I will check if issue doi suffix field accepts %j.volume.%v for journal issues when I have more time.
Best regards,

I know I can assign anything to an issue suffix DOI.

The problem is that I cannot split the kind of suffix assignation between “individual DOI suffix” for volumes and “pattern” for articles.

I need pattern suffix for articles; and I simply adopt OJS article ID for articles.

If I set pattern suffix for articles, the configuration is “pattern” mode also for volumes.But volumes pattern doesn’t have a % parameter based on OJS volume ID, which is the only parameter which is assigned automatically from the system, without risk of errors as with the other parameters which are filled in manually.

Ok @rossella.filadoro ,
I tested possible scenarios on an OJS 3.3 test journal, and the problem became more understandable to me.
I now see that issue_id (in the database table) is not taken into any consideration during DOI pattern field for Issues. For example, the issue id 78 is not taken as an automatic number like submission id.
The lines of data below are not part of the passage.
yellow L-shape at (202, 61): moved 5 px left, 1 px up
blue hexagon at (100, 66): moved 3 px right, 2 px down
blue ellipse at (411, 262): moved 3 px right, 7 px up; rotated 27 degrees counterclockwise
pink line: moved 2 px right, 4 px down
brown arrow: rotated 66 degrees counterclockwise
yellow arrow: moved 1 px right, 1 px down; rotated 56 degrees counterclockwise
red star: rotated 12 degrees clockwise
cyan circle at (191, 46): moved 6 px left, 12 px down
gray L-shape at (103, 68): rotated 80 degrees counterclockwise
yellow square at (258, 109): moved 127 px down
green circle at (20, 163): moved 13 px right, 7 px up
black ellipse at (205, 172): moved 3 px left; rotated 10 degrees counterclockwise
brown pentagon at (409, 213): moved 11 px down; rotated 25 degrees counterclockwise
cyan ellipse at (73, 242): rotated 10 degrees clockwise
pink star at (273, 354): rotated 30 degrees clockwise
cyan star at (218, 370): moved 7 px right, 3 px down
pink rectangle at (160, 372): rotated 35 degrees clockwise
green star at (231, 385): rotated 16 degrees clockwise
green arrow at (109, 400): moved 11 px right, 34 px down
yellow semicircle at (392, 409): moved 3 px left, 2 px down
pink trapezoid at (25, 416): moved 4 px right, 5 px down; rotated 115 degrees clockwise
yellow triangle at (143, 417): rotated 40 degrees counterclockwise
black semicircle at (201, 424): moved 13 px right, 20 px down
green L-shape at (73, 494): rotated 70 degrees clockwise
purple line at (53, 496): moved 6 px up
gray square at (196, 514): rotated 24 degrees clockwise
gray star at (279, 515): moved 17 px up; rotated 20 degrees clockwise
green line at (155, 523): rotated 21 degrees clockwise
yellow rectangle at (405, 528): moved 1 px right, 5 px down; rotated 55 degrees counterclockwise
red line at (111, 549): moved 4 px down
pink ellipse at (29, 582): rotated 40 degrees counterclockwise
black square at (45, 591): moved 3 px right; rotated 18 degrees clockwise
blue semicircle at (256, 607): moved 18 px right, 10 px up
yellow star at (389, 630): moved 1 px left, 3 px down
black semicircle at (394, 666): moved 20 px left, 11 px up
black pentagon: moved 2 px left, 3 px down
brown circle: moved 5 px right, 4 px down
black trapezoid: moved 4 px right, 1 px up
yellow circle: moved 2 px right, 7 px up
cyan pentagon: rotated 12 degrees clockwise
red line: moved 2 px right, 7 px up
If it was, then you could use it.

Interestingly, chapter_id can be used in OMP 3.4 for chapter DOIs


To my tests, parameters valid only for Issue DOI pattern are Volume (%v), Number (%i) and Year (%Y) located under the Issue Data tab, and all of them have to be entered manually. None of the file id (%f), galley id (%g) or custom identifier (%x) are valid for Issue pattern. When I tried to use one of them, I end up with error stating “The DOI cannot be assigned because it contains an unresolved pattern.”

The checkboxes under the title field only define the text that appears in Journal frontend like Archives or the Last Issue. They don’t affect DOI pattern.
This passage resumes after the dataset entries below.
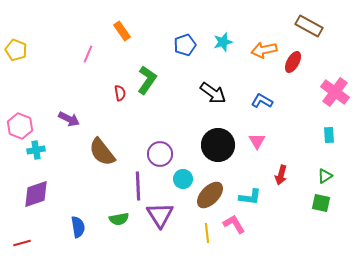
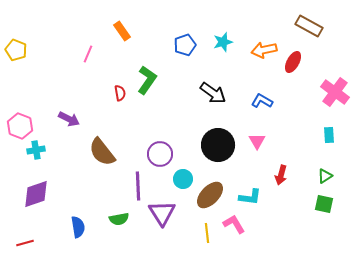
green square: moved 3 px right, 1 px down
purple triangle: moved 2 px right, 2 px up
red line: moved 3 px right
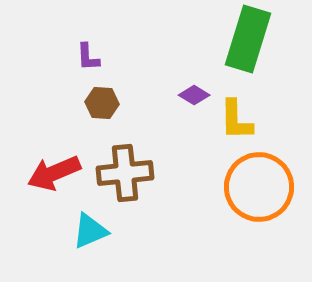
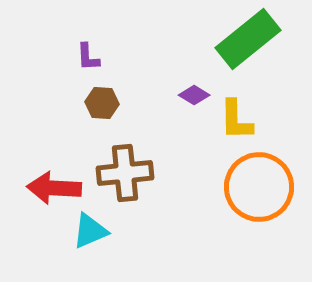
green rectangle: rotated 34 degrees clockwise
red arrow: moved 15 px down; rotated 26 degrees clockwise
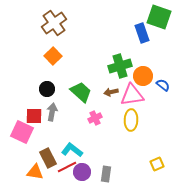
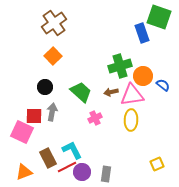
black circle: moved 2 px left, 2 px up
cyan L-shape: rotated 25 degrees clockwise
orange triangle: moved 11 px left; rotated 30 degrees counterclockwise
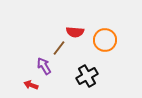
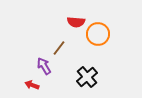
red semicircle: moved 1 px right, 10 px up
orange circle: moved 7 px left, 6 px up
black cross: moved 1 px down; rotated 10 degrees counterclockwise
red arrow: moved 1 px right
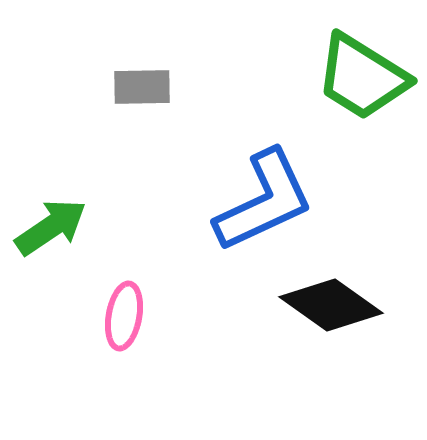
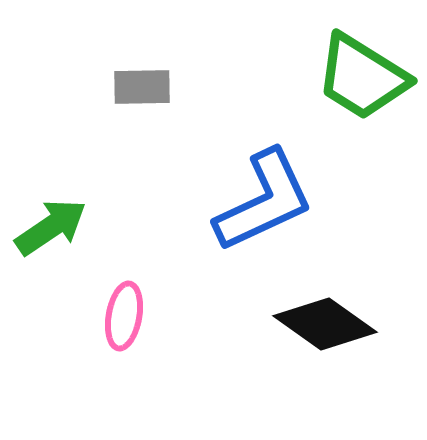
black diamond: moved 6 px left, 19 px down
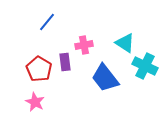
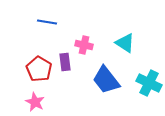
blue line: rotated 60 degrees clockwise
pink cross: rotated 24 degrees clockwise
cyan cross: moved 4 px right, 17 px down
blue trapezoid: moved 1 px right, 2 px down
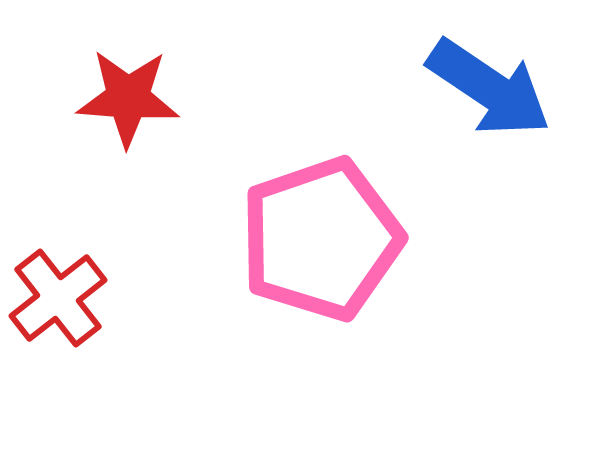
So, since you have left the volume and number fields empty, you are not able use these parameters. If this journal publishes one issue per year, then no problem, and no DOI conflict. But if they want to publish multiple journals per year, it will cause a conflict and will fail.
Well I learned some new things, but useless.
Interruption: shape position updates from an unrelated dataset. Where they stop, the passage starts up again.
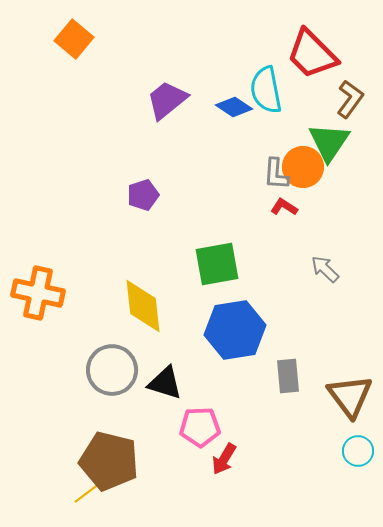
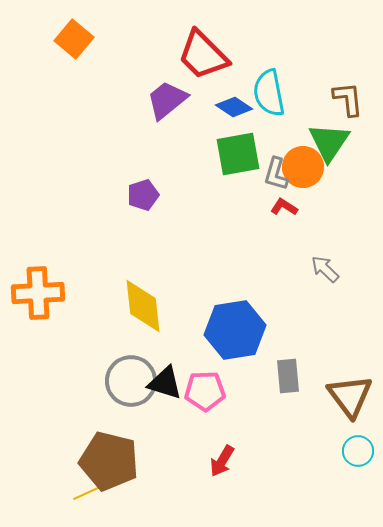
red trapezoid: moved 109 px left, 1 px down
cyan semicircle: moved 3 px right, 3 px down
brown L-shape: moved 2 px left; rotated 42 degrees counterclockwise
gray L-shape: rotated 12 degrees clockwise
green square: moved 21 px right, 110 px up
orange cross: rotated 15 degrees counterclockwise
gray circle: moved 19 px right, 11 px down
pink pentagon: moved 5 px right, 36 px up
red arrow: moved 2 px left, 2 px down
yellow line: rotated 12 degrees clockwise
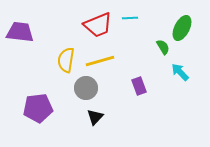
I see that you have already registered DOIs for 2 issues in published in 2025 and your OJS portal consist of multiple journals. Am I right?

Long story short, either you will make some code changes in the core of OJS 3.3, or you will create the Issues for the next 3-4 years now and fill in the Issue fields that you want to use by hand (like me). I am sure, the second one will not take more than 10-15 minutes.

Best regards,

Unluckily, i already assigned a doi also to the last volume. But It Is not displayed because i had to disable doi automatic assignation to issues, in order to avoid that journal editors create a volume doi with the wrong doi for future issues.

The journal editor in the past has already doubled a doi, associating an automatic doi to 2 different volumes published in the same year.

It Is not a 2 seconds job, if the journal Is managed by a journal manager Who Is not envolved in ojs problems.